▸ EXCERPT PROVIDED:
========================================================================

As technology continues to redraw the boundaries of creativity, the relationship between art and algorithm has become one of the defining tensions in modern advertising. The rise of AI has not only accelerated content creation and personalisation but also challenged the industry to rethink what emotion, originality, and human creativity truly mean.
Few creative leaders navigate this space as seamlessly as Anadi Sah, the National Creative Director, Chief Innovation Officer, and Founding Partner at tgthr, a full-funnel agency driving the future of creative innovation. With nearly two decades of experience across digital, media, and advertising, he has been at the forefront of India’s digital transformation—building the country’s first branded YouTube channel and leading the first rich media ad campaigns for international markets in 2007. Over the years, he has led award-winning work that fuses technology with storytelling, shaping how brands engage with audiences in a connected world.
In this conversation, Sah reflects on how art, science, and technology are converging, what AI means for the creative process, and why human emotion and authenticity will always remain at the heart of great ideas.
What inspired your journey from the craft of copywriting to leading creative innovation?

========================================================================

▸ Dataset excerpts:
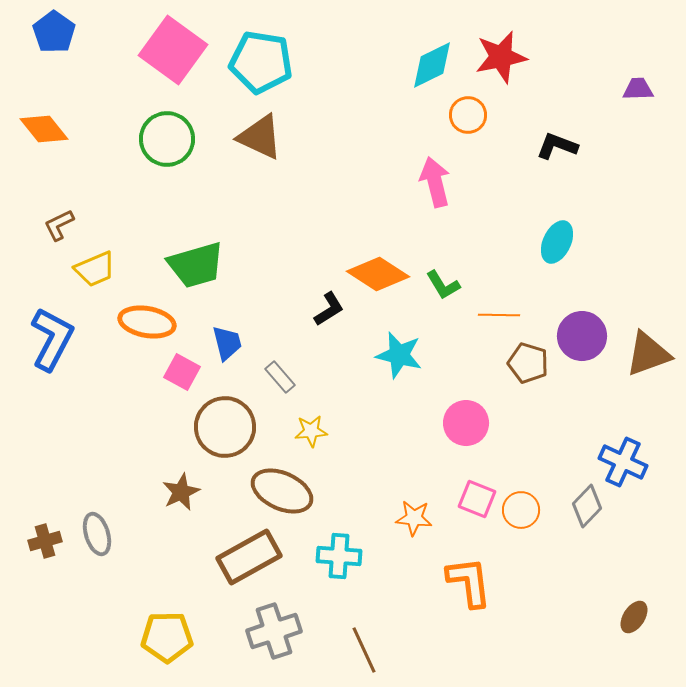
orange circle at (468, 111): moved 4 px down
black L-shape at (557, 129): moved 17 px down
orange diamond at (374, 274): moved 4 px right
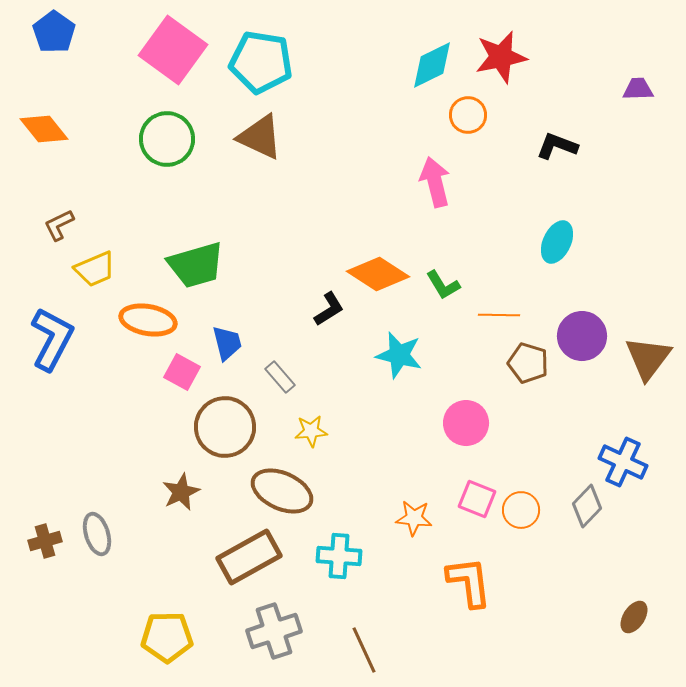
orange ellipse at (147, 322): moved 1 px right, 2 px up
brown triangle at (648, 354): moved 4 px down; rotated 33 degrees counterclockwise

========================================================================

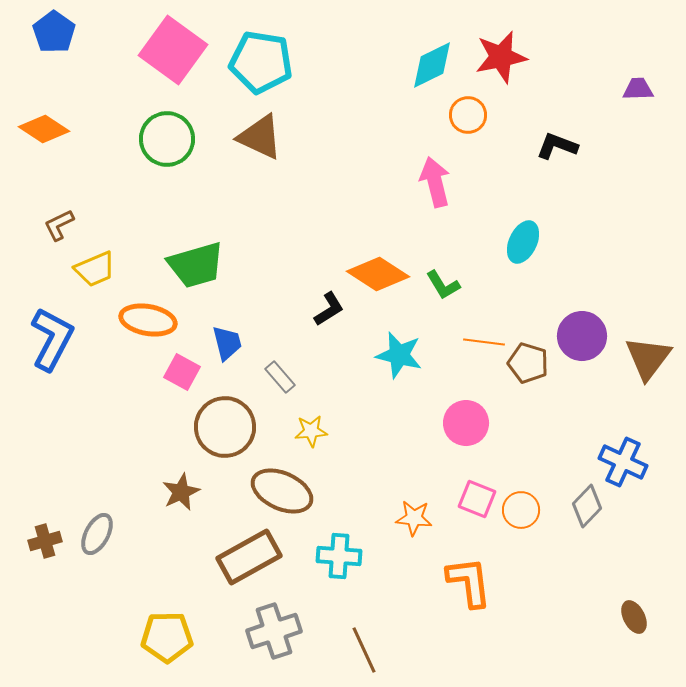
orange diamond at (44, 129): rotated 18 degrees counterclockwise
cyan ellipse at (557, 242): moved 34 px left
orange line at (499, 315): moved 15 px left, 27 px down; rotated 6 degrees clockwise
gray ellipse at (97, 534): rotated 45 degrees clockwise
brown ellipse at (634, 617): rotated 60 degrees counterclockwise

========================================================================

▸ THE TASK:
Write out the entire interview introduction about art, algorithms and advertising above, word for word.

▸ TASK RESULT:
As technology continues to redraw the boundaries of creativity, the relationship between art and algorithm has become one of the defining tensions in modern advertising. The rise of AI has not only accelerated content creation and personalisation but also challenged the industry to rethink what emotion, originality, and human creativity truly mean.
Few creative leaders navigate this space as seamlessly as Anadi Sah, the National Creative Director, Chief Innovation Officer, and Founding Partner at tgthr, a full-funnel agency driving the future of creative innovation. With nearly two decades of experience across digital, media, and advertising, he has been at the forefront of India’s digital transformation—building the country’s first branded YouTube channel and leading the first rich media ad campaigns for international markets in 2007. Over the years, he has led award-winning work that fuses technology with storytelling, shaping how brands engage with audiences in a connected world.
In this conversation, Sah reflects on how art, science, and technology are converging, what AI means for the creative process, and why human emotion and authenticity will always remain at the heart of great ideas.
What inspired your journey from the craft of copywriting to leading creative innovation?